Since the data showed that the majority of victims were owners of Android device, TechCrunch started recognizing, receiving and installing Cocospy and Spyic applications on a virtual Android device. (A virtual device allows us to run Stalkerware applications in a protected sandbox without either applying in real world, such as our location.) Both Cocospy and Spyic have appeared as identical applications and non -described applications called “System Service” trying to avoid detecting with the mixed applications with the applications. Android.
We have used a network release tool to inspect the data flowing in and out of applications, which can help understand the way in which each application works and determine which telephone data is secretly downloaded from our test device.
Internet traffic has shown that the two Stalkerware applications have been downloaded victims, such as photos, to their nominal storage buckets hosted on Amazon Web Services.
We have confirmed this further by connecting the Cocospy and Spyic control panels, which allow people who plant stalkerware to see the stolen target data. The web control panels allowed us to access the contents of the Android Virtual Photo Collection, when we were deliberately at stake we have at stake in our virtual device with Stalkerware applications.
When we opened the contents of the photo collection of our device from the control panel of each application, the images loaded by web addresses containing the corresponding bucket names hosted in the amazonaws.com Sector, run by Amazon Web services.
Following a news about Spyzie’s data violation, TechCrunch also analyzed Spyzie’s Android app using a network analysis tool and found that the traffic data is identical to Cocospy and Spyic.

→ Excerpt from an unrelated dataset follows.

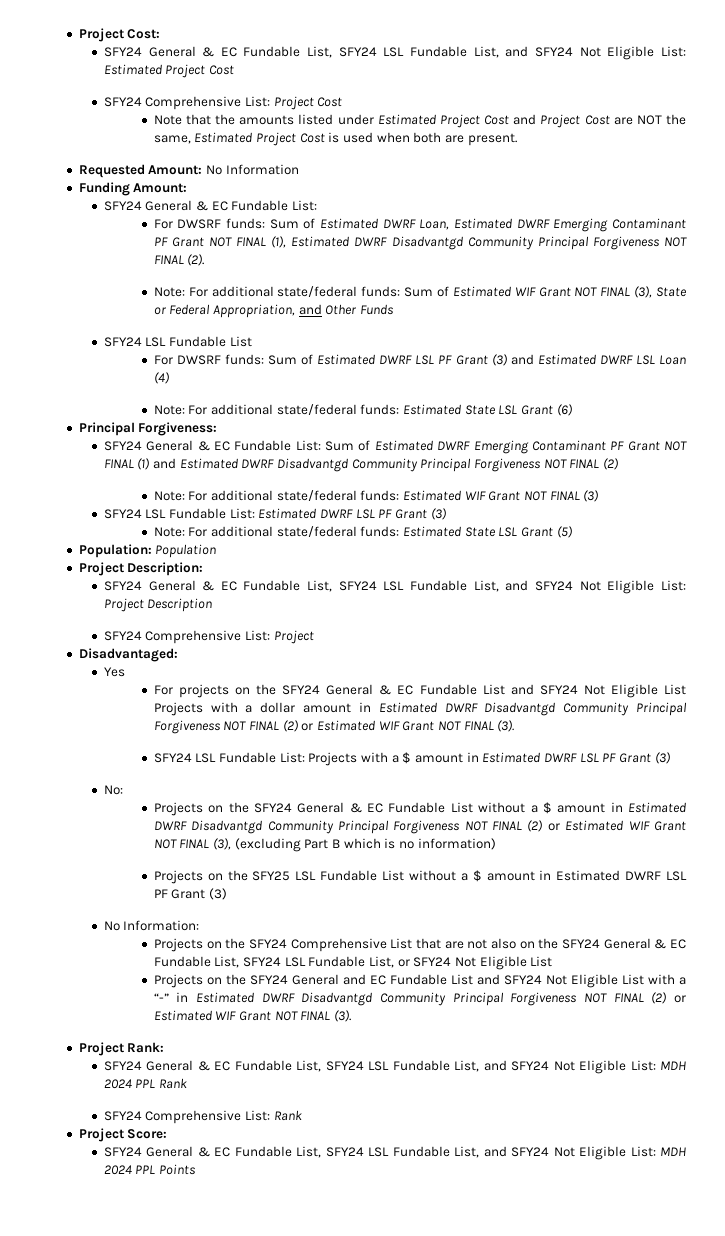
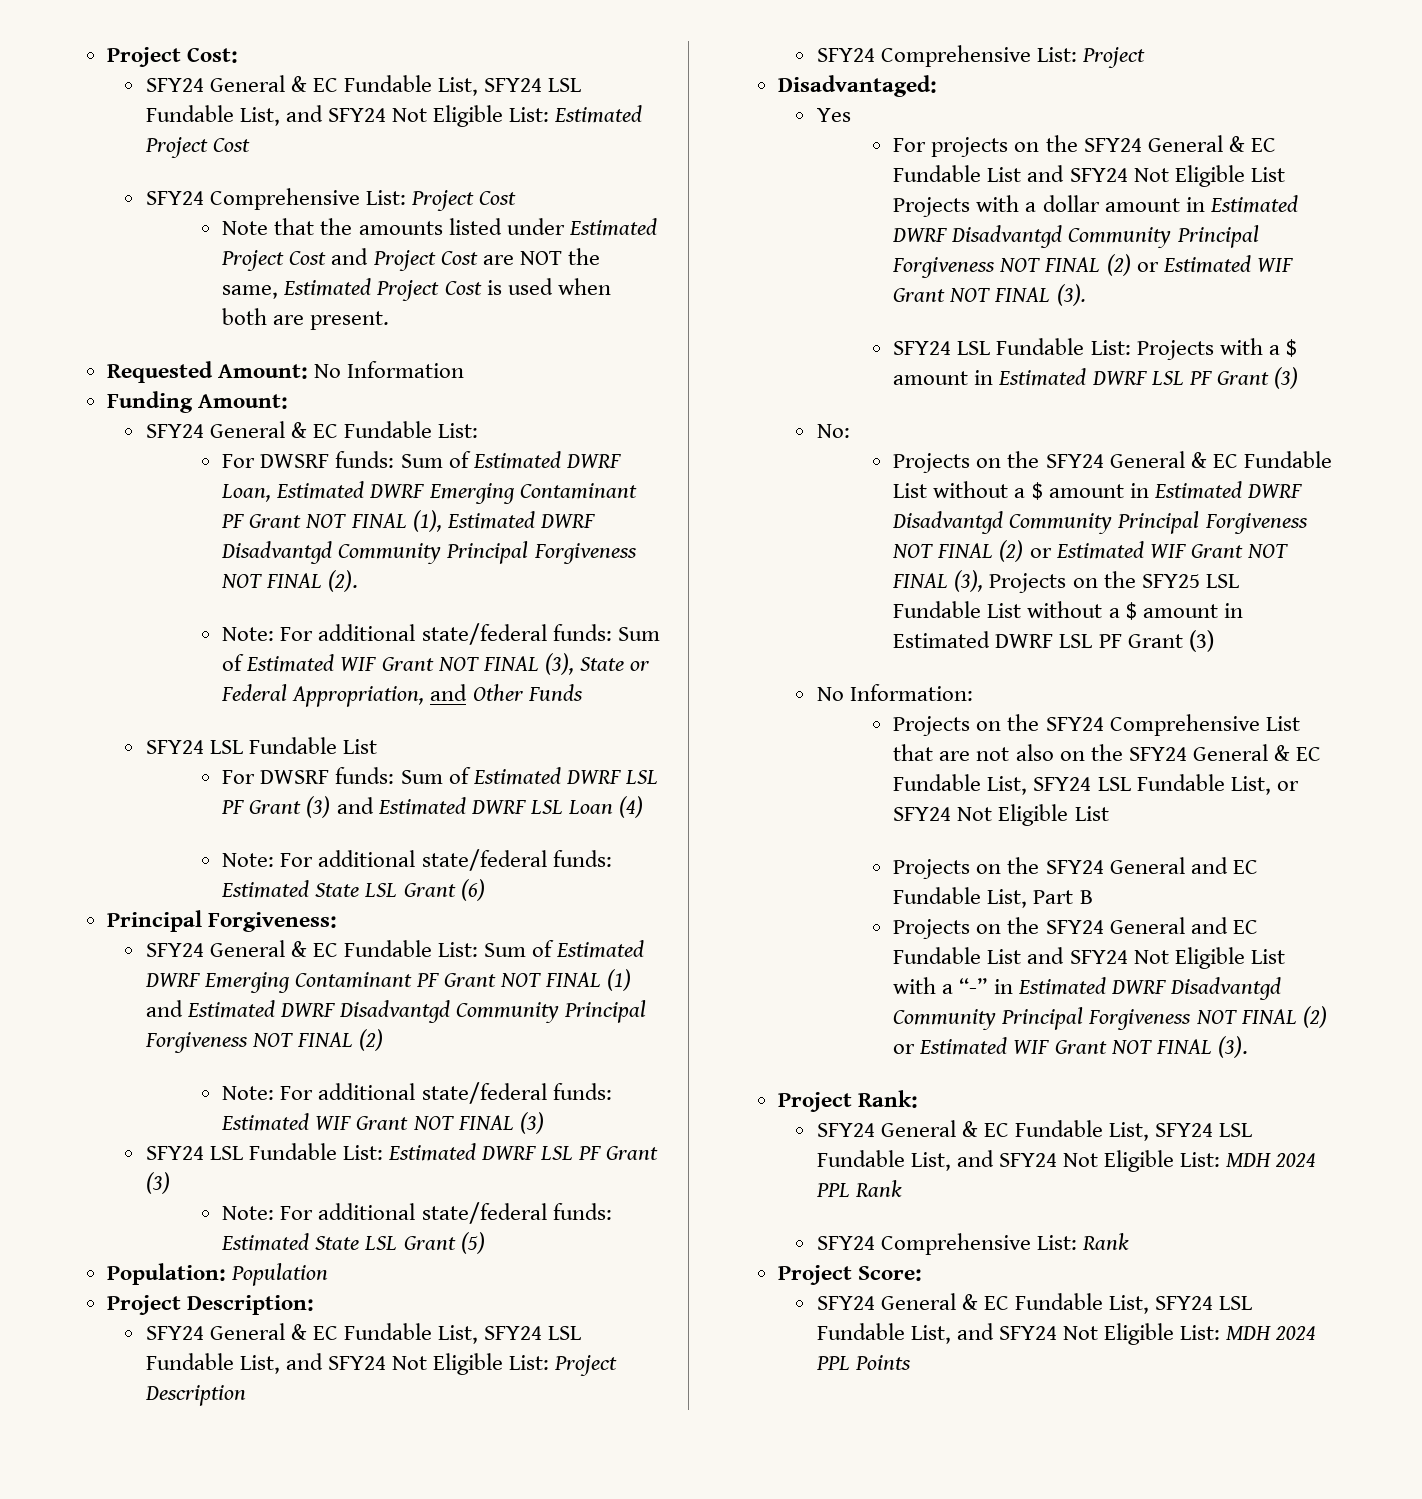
[234,838,496,852] (excluding Part B which is no information) // -> (984, 581) none
(553, 961) none -> [893,857,1258,879] [893,887,1093,908] // Projects on the SFY24 General and EC Fundable List, Part B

The Spyzie app also uploaded the data of victims’ devices with its own storage cable to the Amazon cloud, which we alerted Amazon on March 10.
If you or someone you know needs help, the national telephone line for approved violence (1-800-799-7233) provides free 24/7 confidential support to victims of home abuse and violence. If you are in an emergency mode, call 911. Coalition against Stalkerware It has resources if you think your phone has been violated by Spyware.